Author: Amelia Hill
Sidharth Vijay couldn’t afford to celebrate the first birthday of his youngest daughter this year: he couldn’t buy the UK-born child even the smallest present. Earlier this week, when the sun was shining, he didn’t have enough money to buy either of his children an ice-cream.
Vijay (not his real name) is a specialist computer programmer, a profession on the government’s list of shortage occupations. Since his arrival in the UK in 2011, he has never earned less than £50,000 or worked fewer than two jobs; he has been employed full-time by companies including Toshiba while running his own IT consultancy company.
Since September 2017, however, Vijay has been forbidden by the government to work because of a legal tax amendment he made to his records in 2014. Having spent about £15,000 in legal costs and Home Office fees, he is now close to destitution.
“We’re barely surviving,” he said. “I can barely take care of the basic needs of my wife and children. My older daughter was in her school playground recently with children playing with Lego. I had the humiliation of hearing her tell them how much she loves Lego but can’t have any, because I don’t have the money to buy them any toys. It tore me apart.”
Vijay’s case is significant because he amended his tax returns within the 12-month period which the HM Revenue & Customs states in its own manual is the right of every taxpayer. Despite his amendment being made in time, however, he has been refused indefinite leave to remain (ILR) by the Home Office under paragraph 322(5) of immigration law.
“The Home Office has overridden the legal right granted to me by the HMRC, by using my in-time amendment to deport me under a rule designed to tackle criminals and those judged to be a threat to national security,” he said.
The controversial paragraph 322(5) comes with devastating conditions. Applicants immediately become ineligible for any other UK visa and are banned from returning to the UK for 10 years. Many are given just 14 days to leave the UK with their families after having lived here for decades, while others are allowed to stay and fight their cases but not to work, rent or use the NHS.
In addition, people deported under the terrorism-associated paragraph will have that permanently marked on their passports, making it highly unlikely they will ever get a visa to visit or work anywhere else in the world.
The Home Office’s own internal guidance to caseworkers specifies that section 322(5) should only be triggered in cases involving “criminality, a threat to national security, war crimes or travel bans”. But the discretionary section allows the Home Office to refuse an applicant by inferring that their “character and conduct” make them undesirable to be allowed to live in the UK.

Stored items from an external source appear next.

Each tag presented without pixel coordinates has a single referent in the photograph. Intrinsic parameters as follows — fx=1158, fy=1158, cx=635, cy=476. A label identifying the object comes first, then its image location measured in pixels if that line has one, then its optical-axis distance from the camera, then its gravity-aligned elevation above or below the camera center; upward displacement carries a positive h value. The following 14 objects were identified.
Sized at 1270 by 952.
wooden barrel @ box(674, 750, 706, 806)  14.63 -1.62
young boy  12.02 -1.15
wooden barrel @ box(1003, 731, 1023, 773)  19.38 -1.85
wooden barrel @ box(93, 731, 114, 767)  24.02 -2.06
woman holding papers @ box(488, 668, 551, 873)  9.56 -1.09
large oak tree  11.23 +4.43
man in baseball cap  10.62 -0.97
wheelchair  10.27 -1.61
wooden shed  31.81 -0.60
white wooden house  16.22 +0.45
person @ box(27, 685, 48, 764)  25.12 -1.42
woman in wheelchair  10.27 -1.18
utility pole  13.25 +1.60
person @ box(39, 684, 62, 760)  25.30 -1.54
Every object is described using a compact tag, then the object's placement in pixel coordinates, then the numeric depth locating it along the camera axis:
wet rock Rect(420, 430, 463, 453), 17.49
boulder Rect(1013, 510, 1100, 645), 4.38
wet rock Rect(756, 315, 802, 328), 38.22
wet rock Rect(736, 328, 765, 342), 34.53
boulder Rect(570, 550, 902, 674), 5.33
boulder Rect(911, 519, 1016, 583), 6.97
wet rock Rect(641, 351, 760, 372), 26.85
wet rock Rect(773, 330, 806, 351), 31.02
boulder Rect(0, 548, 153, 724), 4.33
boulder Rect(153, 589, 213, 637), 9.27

In 2014, Vijay was sent a 2012-13 tax calculation by HMRC. Realising it contained an accounting error which meant he owed the tax authority about £4,000, he contacted them and paid the sum. This was done within the window which the HMRC says it allows in its self-assessment manual: “Just as HMRC has the right to repair an obvious error or mistake on the return, the taxpayer has the right to amend it, within 12 months of the statutory filing date,” the manual states.
Vijay was, however, anxious about the amendment and wrote to HMRC. In its response of April 2018, it replied: “I can confirm that you made amendment to your 2012-13 return within the 12-month window that HMRC requires, and that you followed HMRC guidelines, so HMRC wouldn’t charge you any penalties, also all payments were received on time, so again no penalties would have become due.”
Vijay said:“If parliamentary legislation grants me a right and the HMRC – which is a statutory body – honours it, then isn’t it true and obvious that Home office should acknowledge and abide by it too?”
Vijay also queries the legality of the Home Office’s use of paragraph 322(5) in his case. “If you look at the immigration directorate instructions, it clearly says that ‘a person may be refused under this paragraph if it seems right to do so for the public good’,” he said. “It goes on to clearly equate the public good with national security, to highlight that the offence has to be of that severity. How is using my legal right to complete an in-time tax return an offence on a par with being a threat to national security?”
To try to make sense of his refusal, Vijay applied for his caseworker notes. Seen by the Guardian, these show he was found to be “credible” and that his refusal in February 2018 under 322(5) was entirely triggered by figures obtained from the SA02 tax documents submitted by the applicant.
But Vijay said he had never submitted a SA02 document. He could not have because SA02 forms are only issued when a tax amendment has been made late, which his was not.
Vijay contacted the HMRC to be certain that he had not made an error and received a letter, which stated: “I can confirm, as discussed today, there has been no out-of-time adjustment to any of your previous years liabilities and therefore no issue of a SA02 at any point.”
Vijay is also perturbed by a letter from the Home Office, from August 2017, which refers to an interview they state he attended and again refers him giving them an SA02 form. “I never attended an interview with the Home Office,” he said.
“In a couple of months, I will be forced to either sell the house or bank will repossess it. My life has been completely destroyed. Every time I try to sleep, the bleak future of my children flash in front of me.”